I think this is awesome, and I wish Nintendo would do it too, but I was hoping for an Emulator style application, a single app, where new games can be added as they come out. Being separate apps, it's fine, but it's going to make it a PITA when you have over 100 games you'd love to play. Thank god for iOS searching.
Nintendo is clearly motivated by something other than profit. They release the NES Classic Mini, a license to print money if there ever was one, and it's impossible to buy one without hammering Walmart's private APIs with a script. Then, after a little over one season, they cancel the product entirely.
Perhaps Nintendo feeds on nostalgia brainwaves or something.
I've started to think that Nintendo's goal is survival, not profit. This is different than most American companies, and perhaps most companies in general. Profit and survival are, of course, related, but different things. First, I mean survival as-is, not just survival as a legal entity. So that means not laying off employees to survive. When the goal is survival, the risk-reward calculations may be different when you've got enough profit. It may mean not exploiting a cash-cow as aggressively as possible because after a certain point, the risk of over-extending yourself becomes non-trivial, and the extra profit is just racking up the score.
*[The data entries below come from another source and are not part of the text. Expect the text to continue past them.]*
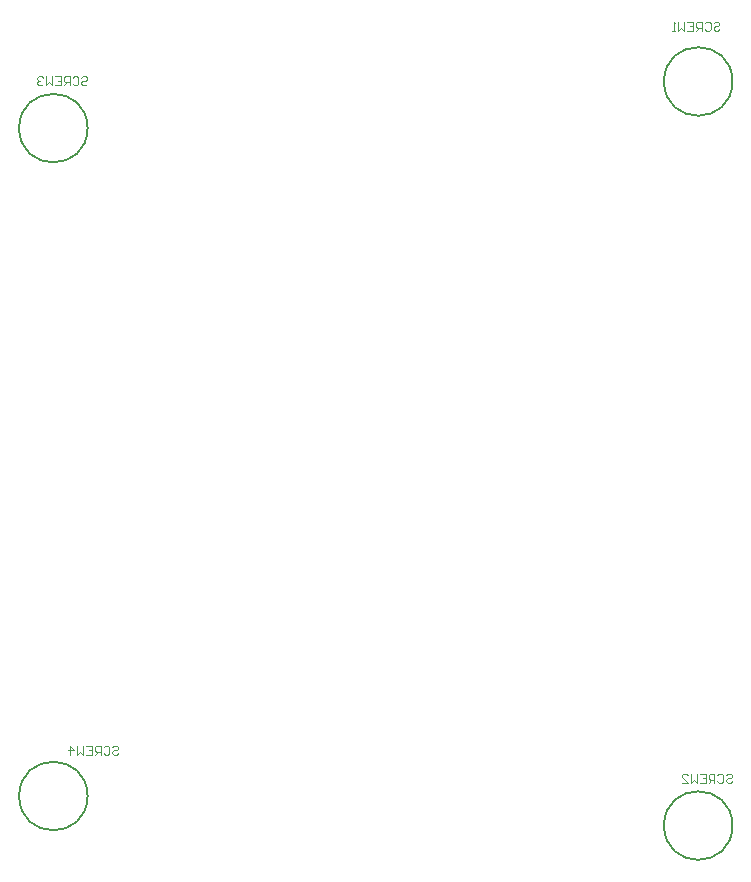
<source format=gbo>
G04 Layer_Color=32896*
%FSLAX43Y43*%
%MOMM*%
G71*
G01*
G75*
%ADD36C,0.200*%
%ADD38C,0.125*%
D36*
X-51700Y2500D02*
G03*
X-51700Y2500I-2900J0D01*
G01*
X-51700Y59050D02*
G03*
X-51700Y59050I-2900J0D01*
G01*
X2900Y0D02*
G03*
X2900Y0I-2900J0D01*
G01*
Y63000D02*
G03*
X2900Y63000I-2900J0D01*
G01*
D38*
X1300Y67925D02*
X1425Y68050D01*
X1675D01*
X1800Y67925D01*
Y67800D01*
X1675Y67675D01*
X1425D01*
X1300Y67550D01*
Y67425D01*
X1425Y67300D01*
X1675D01*
X1800Y67425D01*
X550Y67925D02*
X675Y68050D01*
X925D01*
X1050Y67925D01*
Y67425D01*
X925Y67300D01*
X675D01*
X550Y67425D01*
X300Y67300D02*
Y68050D01*
X-74D01*
X-199Y67925D01*
Y67675D01*
X-74Y67550D01*
X300D01*
X51D02*
X-199Y67300D01*
X-949Y68050D02*
X-449D01*
Y67300D01*
X-949D01*
X-449Y67675D02*
X-699D01*
X-1199Y68050D02*
Y67300D01*
X-1449Y67550D01*
X-1699Y67300D01*
Y68050D01*
X-1949Y67300D02*
X-2199D01*
X-2074D01*
Y68050D01*
X-1949Y67925D01*
X2373Y4265D02*
X2498Y4390D01*
X2748D01*
X2873Y4265D01*
Y4140D01*
X2748Y4015D01*
X2498D01*
X2373Y3890D01*
Y3765D01*
X2498Y3640D01*
X2748D01*
X2873Y3765D01*
X1623Y4265D02*
X1748Y4390D01*
X1998D01*
X2123Y4265D01*
Y3765D01*
X1998Y3640D01*
X1748D01*
X1623Y3765D01*
X1373Y3640D02*
Y4390D01*
X998D01*
X873Y4265D01*
Y4015D01*
X998Y3890D01*
X1373D01*
X1123D02*
X873Y3640D01*
X124Y4390D02*
X624D01*
Y3640D01*
X124D01*
X624Y4015D02*
X374D01*
X-126Y4390D02*
Y3640D01*
X-376Y3890D01*
X-626Y3640D01*
Y4390D01*
X-1376Y3640D02*
X-876D01*
X-1376Y4140D01*
Y4265D01*
X-1251Y4390D01*
X-1001D01*
X-876Y4265D01*
X-52224Y63306D02*
X-52099Y63431D01*
X-51849D01*
X-51724Y63306D01*
Y63181D01*
X-51849Y63056D01*
X-52099D01*
X-52224Y62932D01*
Y62807D01*
X-52099Y62682D01*
X-51849D01*
X-51724Y62807D01*
X-52973Y63306D02*
X-52848Y63431D01*
X-52598D01*
X-52473Y63306D01*
Y62807D01*
X-52598Y62682D01*
X-52848D01*
X-52973Y62807D01*
X-53223Y62682D02*
Y63431D01*
X-53598D01*
X-53723Y63306D01*
Y63056D01*
X-53598Y62932D01*
X-53223D01*
X-53473D02*
X-53723Y62682D01*
X-54473Y63431D02*
X-53973D01*
Y62682D01*
X-54473D01*
X-53973Y63056D02*
X-54223D01*
X-54723Y63431D02*
Y62682D01*
X-54973Y62932D01*
X-55223Y62682D01*
Y63431D01*
X-55472Y63306D02*
X-55597Y63431D01*
X-55847D01*
X-55972Y63306D01*
Y63181D01*
X-55847Y63056D01*
X-55722D01*
X-55847D01*
X-55972Y62932D01*
Y62807D01*
X-55847Y62682D01*
X-55597D01*
X-55472Y62807D01*
X-49600Y6625D02*
X-49475Y6750D01*
X-49225D01*
X-49100Y6625D01*
Y6500D01*
X-49225Y6375D01*
X-49475D01*
X-49600Y6250D01*
Y6125D01*
X-49475Y6000D01*
X-49225D01*
X-49100Y6125D01*
X-50350Y6625D02*
X-50225Y6750D01*
X-49975D01*
X-49850Y6625D01*
Y6125D01*
X-49975Y6000D01*
X-50225D01*
X-50350Y6125D01*
X-50600Y6000D02*
Y6750D01*
X-50974D01*
X-51099Y6625D01*
Y6375D01*
X-50974Y6250D01*
X-50600D01*
X-50849D02*
X-51099Y6000D01*
X-51849Y6750D02*
X-51349D01*
Y6000D01*
X-51849D01*
X-51349Y6375D02*
X-51599D01*
X-52099Y6750D02*
Y6000D01*
X-52349Y6250D01*
X-52599Y6000D01*
Y6750D01*
X-53224Y6000D02*
Y6750D01*
X-52849Y6375D01*
X-53349D01*
M02*

</source>
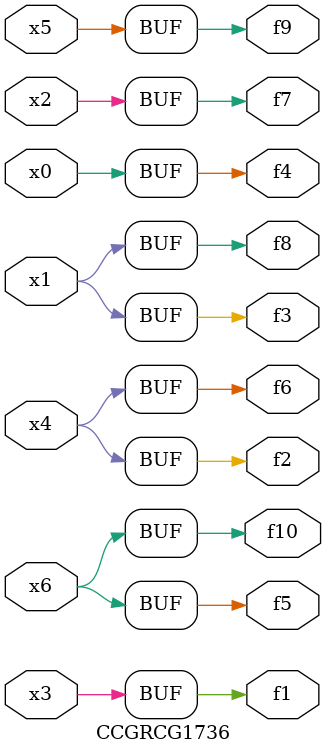
<source format=v>
module CCGRCG1736(
	input x0, x1, x2, x3, x4, x5, x6,
	output f1, f2, f3, f4, f5, f6, f7, f8, f9, f10
);
	assign f1 = x3;
	assign f2 = x4;
	assign f3 = x1;
	assign f4 = x0;
	assign f5 = x6;
	assign f6 = x4;
	assign f7 = x2;
	assign f8 = x1;
	assign f9 = x5;
	assign f10 = x6;
endmodule

</source>
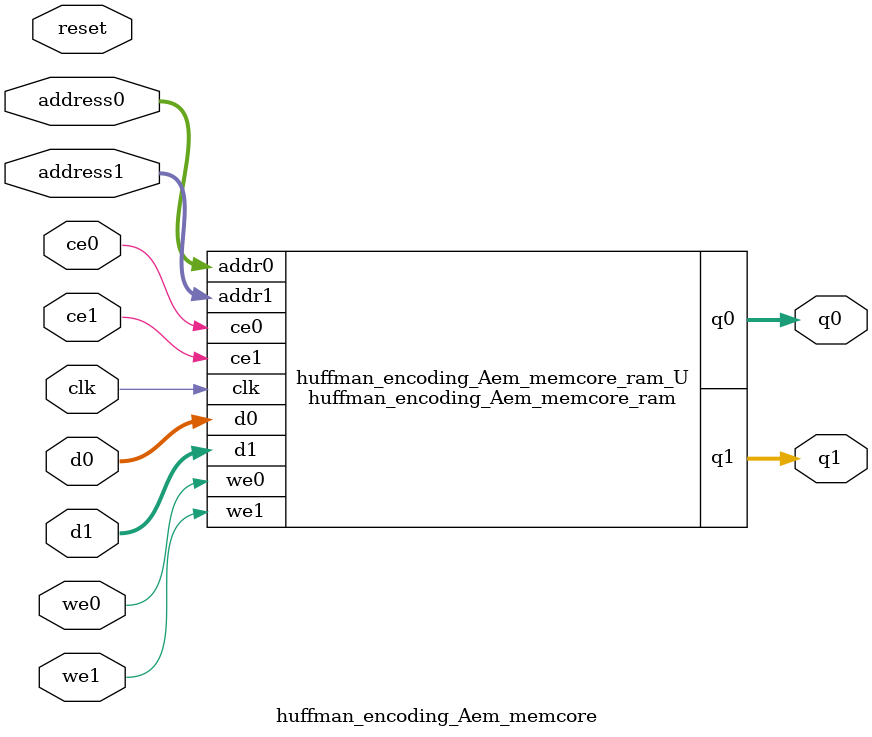
<source format=v>
`timescale 1 ns / 1 ps
module huffman_encoding_Aem_memcore_ram (addr0, ce0, d0, we0, q0, addr1, ce1, d1, we1, q1,  clk);

parameter DWIDTH = 9;
parameter AWIDTH = 7;
parameter MEM_SIZE = 128;

input[AWIDTH-1:0] addr0;
input ce0;
input[DWIDTH-1:0] d0;
input we0;
output reg[DWIDTH-1:0] q0;
input[AWIDTH-1:0] addr1;
input ce1;
input[DWIDTH-1:0] d1;
input we1;
output reg[DWIDTH-1:0] q1;
input clk;

(* ram_style = "block" *)reg [DWIDTH-1:0] ram[0:MEM_SIZE-1];




always @(posedge clk)  
begin 
    if (ce0) begin
        if (we0) 
            ram[addr0] <= d0; 
        q0 <= ram[addr0];
    end
end


always @(posedge clk)  
begin 
    if (ce1) begin
        if (we1) 
            ram[addr1] <= d1; 
        q1 <= ram[addr1];
    end
end


endmodule

`timescale 1 ns / 1 ps
module huffman_encoding_Aem_memcore(
    reset,
    clk,
    address0,
    ce0,
    we0,
    d0,
    q0,
    address1,
    ce1,
    we1,
    d1,
    q1);

parameter DataWidth = 32'd9;
parameter AddressRange = 32'd128;
parameter AddressWidth = 32'd7;
input reset;
input clk;
input[AddressWidth - 1:0] address0;
input ce0;
input we0;
input[DataWidth - 1:0] d0;
output[DataWidth - 1:0] q0;
input[AddressWidth - 1:0] address1;
input ce1;
input we1;
input[DataWidth - 1:0] d1;
output[DataWidth - 1:0] q1;



huffman_encoding_Aem_memcore_ram huffman_encoding_Aem_memcore_ram_U(
    .clk( clk ),
    .addr0( address0 ),
    .ce0( ce0 ),
    .we0( we0 ),
    .d0( d0 ),
    .q0( q0 ),
    .addr1( address1 ),
    .ce1( ce1 ),
    .we1( we1 ),
    .d1( d1 ),
    .q1( q1 ));

endmodule


</source>
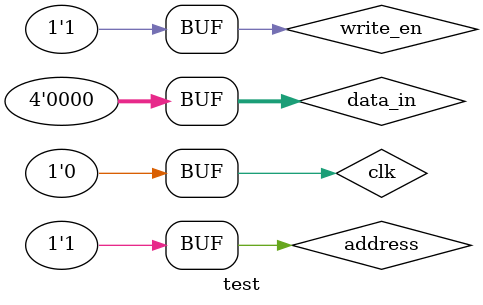
<source format=v>

module RAM_1x4(
    input wire clk,
    input wire write_en,
    input wire address,
    input wire [3:0] data_in,
    output reg [3:0] data_out
);

reg [3:0] memory [0:0]; 

always @(posedge clk) begin
    if (write_en) begin
        memory[0] <= data_in; 
    end
end

always @(negedge clk) begin
    data_out <= memory[0];  
end

endmodule

module test;
    reg clk, write_en, address;
    reg [3:0] data_in;
    wire [3:0] s;

    RAM_1x4 moduleRam (clk, write_en, address, data_in, s);  

    initial begin
        $display("Test Module");
        
        $monitor ("%4d %4d %4d %4d | %4d", clk, write_en, address, data_in, s);
        clk = 1;
        write_en = 1;
        address = 1;
        data_in = 4'b0100;  

        #10 clk = 0; write_en = 1; address = 0; data_in = 4'b0100; 
        #10 clk = 1; write_en = 1; address = 1; data_in = 4'b0000;  
        #10 clk = 0;  
        
       
    end
endmodule

/*
Test Module
   1    1    1    4 |    x
   0    1    0    4 |    4
   1    1    1    0 |    4
   0    1    1    0 |    0
*/

</source>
"I think we could have done a better job communicating that was gonna be a limited run," Scibetta told Ars. "It was supposed to be for that holiday. We extended it actually because demand was so much, then we stopped producing it."
Nintendo doesn't know how to run a business. They know how to make games.
It's a shame. Because, as you said, they could effectively print as much money as they wanted with a long-term production run of the NES classic and the obvious sequels for SNES, N64, and Game Boy.
It seems a little backwards though right? Imagine if they offered a Netflix-style service (or akin to PlayStation Plus).
They could grant access to their back catalog for something like $10/mo, and roll out segments of the back catalog over time to promote it.
Then use nostalgia-based franchise reboots and new IP (lol, but occasionally something like Splatoon catches on) to push new console sales and then slowly phase-out back-catalog support from older consoles.
You could time the phase-out with a holiday season 2 years into a new console (aligns with discounts and once initial new console buzz wears out).
Seems like a much more predictable revenue stream than hinging on the success of a new console.
You could also create leaderboards and niche competitions for the hardcore audience (Super Mario Maker has a sizable hardcore following).
Would you pay a subscription for access to the old games? Ad revenue is recurring and is probably more attractive to Sega (vs. a one time purchase fee).
The issue is that once they have your money, what is their motivation to offer updates to the game when new iOS versions come out?
This is no different from every other phone manufacturer but Apple. They have no reason to support older phones because it doesn't make them money. It does benefit Apple because they get recurring revenue from the App Store.
You might be willing to pay 20-40 bucks for a game, but the vast majority of users aren't.
I just hope this won't be weaponized to attack emulation. Many big publishers and platform owners are unhappy with proliferation of ROMs and emulators. With things like these (and according to other commenters the ads are obnoxious and emulation quality not that high) the argument can change from "emulation is SATAN, these old games for old platforms must DIE OFF" to "there is a legal way to play our games, this is piracy".
They wouldn't be totally wrong if they made that argument. Although, I personally believe that if you already own the game in one format, it's fine to use a ROM on an emulator. I'm open to other arguments though.
The thing is that ROMs and emulators on PC offer some big incentives - stuff like Launch Box, settings and shaders, raw power of the device, controller support, etc. The emulator used/bundled here is apparently inferior to even one SEGA themselves used before on older devices.
In theory the ROM sites have a disclaimer that this is archival purposes, to be downloaded by legal owners, etc. - in practice anyone can download them. But if it wasn't for these borderline illegal sites the games would D I E. Nintendo famously used an 'illegal' ROM of Mario and sold copies of it, some people speculated that they lost the original material.
Yes, I guess piracy sucks and is technically illegal but even I (and I don't play many games at all) had to download cracks for physical legal copies I owned (including once for a game published by SEGA, funnily enough).